Bobo Wilson

No. 85, 89
- Position: Wide receiver

Personal information
- Born: January 25, 1995 (age 31) Miami, Florida, U.S.
- Listed height: 5 ft 9 in (1.75 m)
- Listed weight: 186 lb (84 kg)

Career information
- High school: Columbus (Miami)
- College: Florida State
- NFL draft: 2017: undrafted

Career history
- Tampa Bay Buccaneers (2017–2019); Carolina Panthers (2019)*; Orlando Guardians (2023)*; Massachusetts Pirates (2023);
- * Offseason or practice squad member only

Career NFL statistics
- Receptions: 7
- Receiving yards: 95
- Receiving touchdowns: 1
- Stats at Pro Football Reference

= Bobo Wilson =

American football player (born 1995)

Jesus "Bobo" Wilson (born January 25, 1995) is an American former professional football player who was a wide receiver in the National Football League (NFL). He played college football for the Florida State Seminoles, and was signed by the Tampa Bay Buccaneers as an undrafted free agent in 2017.

==Professional career==
===Tampa Bay Buccaneers===
Wilson signed with the Tampa Bay Buccaneers as an undrafted free agent on May 1, 2017. He was waived on September 2, 2017 and was signed to the Buccaneers' practice squad the next day.

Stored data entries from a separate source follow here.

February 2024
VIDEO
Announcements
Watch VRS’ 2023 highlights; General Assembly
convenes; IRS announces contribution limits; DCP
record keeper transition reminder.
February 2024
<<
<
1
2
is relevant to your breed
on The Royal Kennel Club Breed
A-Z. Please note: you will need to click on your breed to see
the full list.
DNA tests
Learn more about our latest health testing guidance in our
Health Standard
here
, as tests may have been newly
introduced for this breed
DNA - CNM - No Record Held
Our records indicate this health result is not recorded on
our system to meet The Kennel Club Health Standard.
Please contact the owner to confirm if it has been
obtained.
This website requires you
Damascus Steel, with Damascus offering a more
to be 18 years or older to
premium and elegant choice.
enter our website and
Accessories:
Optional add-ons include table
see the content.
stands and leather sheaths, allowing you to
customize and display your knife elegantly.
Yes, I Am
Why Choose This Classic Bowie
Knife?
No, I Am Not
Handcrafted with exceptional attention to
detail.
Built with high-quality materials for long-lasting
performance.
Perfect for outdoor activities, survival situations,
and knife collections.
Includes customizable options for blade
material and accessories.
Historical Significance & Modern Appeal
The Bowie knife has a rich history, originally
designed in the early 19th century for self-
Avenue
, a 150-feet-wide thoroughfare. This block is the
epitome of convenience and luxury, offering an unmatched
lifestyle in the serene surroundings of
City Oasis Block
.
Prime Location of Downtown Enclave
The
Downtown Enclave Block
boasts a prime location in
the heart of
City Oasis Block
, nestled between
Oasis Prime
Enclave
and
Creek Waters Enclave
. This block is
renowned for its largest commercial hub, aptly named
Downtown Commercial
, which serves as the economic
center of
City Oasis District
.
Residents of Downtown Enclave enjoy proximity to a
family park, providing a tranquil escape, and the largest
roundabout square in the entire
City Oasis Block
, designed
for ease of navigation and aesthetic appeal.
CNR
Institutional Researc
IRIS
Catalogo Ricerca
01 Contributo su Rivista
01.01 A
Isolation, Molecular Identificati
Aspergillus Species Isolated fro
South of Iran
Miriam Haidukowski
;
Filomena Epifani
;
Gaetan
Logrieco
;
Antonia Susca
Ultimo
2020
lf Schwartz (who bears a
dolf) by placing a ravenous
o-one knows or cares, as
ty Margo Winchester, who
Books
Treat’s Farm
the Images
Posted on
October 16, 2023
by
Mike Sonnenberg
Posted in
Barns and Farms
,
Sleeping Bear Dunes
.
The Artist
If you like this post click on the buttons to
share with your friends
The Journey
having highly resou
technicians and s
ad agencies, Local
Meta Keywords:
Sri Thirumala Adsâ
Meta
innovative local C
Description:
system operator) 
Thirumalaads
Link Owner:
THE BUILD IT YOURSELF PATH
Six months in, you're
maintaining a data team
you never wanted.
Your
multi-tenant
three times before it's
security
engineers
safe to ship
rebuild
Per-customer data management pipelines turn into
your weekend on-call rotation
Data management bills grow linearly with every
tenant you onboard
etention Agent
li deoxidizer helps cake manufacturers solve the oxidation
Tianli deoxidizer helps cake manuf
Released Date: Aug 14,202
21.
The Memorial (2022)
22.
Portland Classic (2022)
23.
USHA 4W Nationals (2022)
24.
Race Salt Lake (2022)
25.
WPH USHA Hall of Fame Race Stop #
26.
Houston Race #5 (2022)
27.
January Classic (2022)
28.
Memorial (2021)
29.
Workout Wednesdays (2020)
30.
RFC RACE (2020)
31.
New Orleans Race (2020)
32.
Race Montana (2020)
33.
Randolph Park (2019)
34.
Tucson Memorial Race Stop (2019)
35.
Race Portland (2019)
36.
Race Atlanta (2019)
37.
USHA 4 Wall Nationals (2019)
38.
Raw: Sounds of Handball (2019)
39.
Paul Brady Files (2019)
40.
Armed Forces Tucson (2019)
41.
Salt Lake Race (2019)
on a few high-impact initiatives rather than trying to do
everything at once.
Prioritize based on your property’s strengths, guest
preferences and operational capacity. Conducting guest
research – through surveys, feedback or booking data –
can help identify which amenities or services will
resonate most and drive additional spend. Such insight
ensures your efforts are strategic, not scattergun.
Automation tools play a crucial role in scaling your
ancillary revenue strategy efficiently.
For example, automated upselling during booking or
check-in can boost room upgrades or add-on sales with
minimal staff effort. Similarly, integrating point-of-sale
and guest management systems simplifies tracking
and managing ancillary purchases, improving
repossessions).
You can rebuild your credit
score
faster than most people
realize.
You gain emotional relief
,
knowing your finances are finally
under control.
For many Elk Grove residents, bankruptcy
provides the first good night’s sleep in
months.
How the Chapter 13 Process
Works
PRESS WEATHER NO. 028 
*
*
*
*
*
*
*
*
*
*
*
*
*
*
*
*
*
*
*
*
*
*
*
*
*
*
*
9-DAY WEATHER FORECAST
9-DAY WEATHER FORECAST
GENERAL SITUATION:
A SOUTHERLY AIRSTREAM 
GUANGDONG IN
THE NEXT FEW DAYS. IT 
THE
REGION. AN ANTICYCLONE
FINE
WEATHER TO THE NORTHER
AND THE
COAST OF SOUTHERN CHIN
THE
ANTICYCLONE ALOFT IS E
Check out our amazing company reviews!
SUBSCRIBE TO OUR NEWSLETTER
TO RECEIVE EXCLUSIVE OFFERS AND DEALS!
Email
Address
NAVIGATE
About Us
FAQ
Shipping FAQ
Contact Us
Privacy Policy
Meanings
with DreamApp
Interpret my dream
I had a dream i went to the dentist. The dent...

He was promoted to the active roster on November 29, 2017.

On September 1, 2018, Wilson was waived by the Buccaneers and was re-signed to the practice squad.

On October 15, 2019, Wilson was waived by the Buccaneers.

===Carolina Panthers===
On December 11, 2019, Wilson was signed to the Panthers practice squad. His squad contract with the team expired on January 6, 2020.

===Orlando Guardians===
Wilson was assigned to the Orlando Guardians of the XFL on January 6, 2023. He was released during final roster cuts.

Wilson announced his retirement on September 19, 2023.